_DOCUMENT PASSAGE_
------------------------------------------------------------
In the last 35 years, the "social determinants of health" approach has gained considerable interest as a method to help explain the existence of health inequalities among individuals and populations [4]. This is because while good medical care is important, there is growing recognition that it is not enough to overcome current health inequalities [5].1 Non-clinical factors such as socioeconomic status, race and ethnicity, and family composition need to be considered as well.

Child health and measures of socioeconomic status2

The most frequently assessed social determinant in child health research is socioeconomic status (SES), most notably income. In general, most studies have shown that children in low-income households are more likely to experience respiratory illnesses, injuries, and other adverse health outcomes [610]. One major explanation for the association between income and child health is that families with a high income may be able to provide their children with more goods, services and resources that can benefit their children and prevent them from experiencing adverse health outcomes [8]. However, it is important to realize that the effect of income depends on the health outcome being investigated. For example in England, Currie et al. [10] found only weak evidence of an income gradient associated with subjectively assessed general health status, and no evidence of an income gradient associated with chronic conditions except for asthma, mental illness, and skin conditions [10]; this is in contrast to a large US study done by Case et al. [11] where a strong income gradient was found. The income gradient has even been found to disappear when other factors are considered such as parental stress, as an aspect of mental health [12], or may be dependent on the age of the child [13, 14]. There is also a suggestion that having a high income may in fact increase the likelihood that a child develops allergies and asthma due to the "hygiene hypothesis" and the notion that an increase in these conditions is a result of less exposure to immune-building microorganisms and parasites in more affluent households [15, 16].
------------------------------------------------------------
_YOUR INSTRUCTIONS_
Rewrite the passage on social determinants of health from "In the last" up to and including "considered as well.", replacing "health inequalities" with "health disparities" each time it appears.

Collected data:
------------------------------------------------------------
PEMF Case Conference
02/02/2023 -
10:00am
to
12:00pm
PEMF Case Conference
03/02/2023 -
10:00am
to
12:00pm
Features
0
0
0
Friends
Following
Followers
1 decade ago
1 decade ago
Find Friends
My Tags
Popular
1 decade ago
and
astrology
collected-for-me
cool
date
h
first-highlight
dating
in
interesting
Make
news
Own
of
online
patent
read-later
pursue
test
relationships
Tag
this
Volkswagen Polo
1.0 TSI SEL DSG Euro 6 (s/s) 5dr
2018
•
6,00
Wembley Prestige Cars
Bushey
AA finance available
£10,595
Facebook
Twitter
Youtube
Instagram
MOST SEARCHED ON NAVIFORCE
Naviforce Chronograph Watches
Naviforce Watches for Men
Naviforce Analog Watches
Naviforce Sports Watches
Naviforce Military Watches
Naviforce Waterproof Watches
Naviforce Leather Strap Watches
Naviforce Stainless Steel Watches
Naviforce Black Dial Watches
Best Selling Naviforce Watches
------------------------------------------------------------
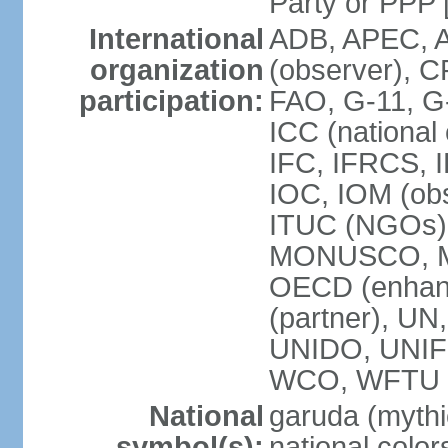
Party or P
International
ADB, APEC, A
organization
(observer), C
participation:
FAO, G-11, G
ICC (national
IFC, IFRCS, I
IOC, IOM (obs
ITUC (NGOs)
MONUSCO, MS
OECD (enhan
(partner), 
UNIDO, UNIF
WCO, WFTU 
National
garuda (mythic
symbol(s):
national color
------------------------------------------------------------
_RESPONSE_
In the last 35 years, the "social determinants of health" approach has gained considerable interest as a method to help explain the existence of health disparities among individuals and populations [4]. This is because while good medical care is important, there is growing recognition that it is not enough to overcome current health disparities [5].1 Non-clinical factors such as socioeconomic status, race and ethnicity, and family composition need to be considered as well.